- Activity list:
- 1) In the domain dispute decision, which registrar holds the registration for the disputed domain name?
- 2) Transcribe a section of the domain dispute decision word for word, beginning at the words "Case No. D2018-0523" and stopping after the words "Hong Kong, China.".

- Supplied passage:

───

WIPO Arbitration and Mediation Center
ADMINISTRATIVE PANEL DECISION
LIDL Stiftung & Co. KG v. Domain Administrator, Modern Empire Internet Ltd.
Case No. D2018-0523
1. The Parties
Complainant is LIDL Stiftung & Co. KG of Neckarsulm, Germany, represented by HK2 Rechtsanwälte, Germany.
Respondent is Domain Administrator, Modern Empire Internet Ltd. of Hong Kong, China.
2. The Domain Name and Registrar
The disputed domain name <lild.com> (the "Domain Name") is registered with Sea Wasp, LLC (the "Registrar").
3. Procedural History
The Complaint was filed with the WIPO Arbitration and Mediation Center (the "Center") on March 8, 2018. On March 8, 2018, the Center transmitted by email to the Registrar a request for registrar verification in connection with the Domain Name. On March 8, 2018, the Registrar transmitted by email to the Center its verification response confirming that Respondent is listed as the registrant and providing the contact details.
The Center verified that the Complaint satisfied the formal requirements of the Uniform Domain Name Dispute Resolution Policy (the "Policy" or "UDRP"), the Rules for Uniform Domain Name Dispute Resolution Policy (the "Rules"), and the WIPO Supplemental Rules for Uniform Domain Name Dispute Resolution Policy (the "Supplemental Rules").

───

- Listed entries:
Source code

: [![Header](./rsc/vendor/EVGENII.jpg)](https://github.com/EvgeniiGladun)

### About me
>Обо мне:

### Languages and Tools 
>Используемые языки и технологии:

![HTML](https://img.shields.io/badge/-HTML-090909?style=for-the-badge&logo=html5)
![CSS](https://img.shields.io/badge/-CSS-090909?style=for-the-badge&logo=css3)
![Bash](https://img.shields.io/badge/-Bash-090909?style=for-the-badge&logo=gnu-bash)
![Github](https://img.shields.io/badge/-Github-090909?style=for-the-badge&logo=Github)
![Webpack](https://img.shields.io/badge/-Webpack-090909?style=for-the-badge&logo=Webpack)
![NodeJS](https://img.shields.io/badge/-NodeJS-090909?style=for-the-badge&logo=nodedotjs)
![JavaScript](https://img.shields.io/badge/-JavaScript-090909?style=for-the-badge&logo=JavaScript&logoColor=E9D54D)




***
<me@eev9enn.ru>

───

- Answers for this exercise:
- 1) Sea Wasp, LLC

- 2)
Case No. D2018-0523
1. The Parties
Complainant is LIDL Stiftung & Co. KG of Neckarsulm, Germany, represented by HK2 Rechtsanwälte, Germany.
Respondent is Domain Administrator, Modern Empire Internet Ltd. of Hong Kong, China.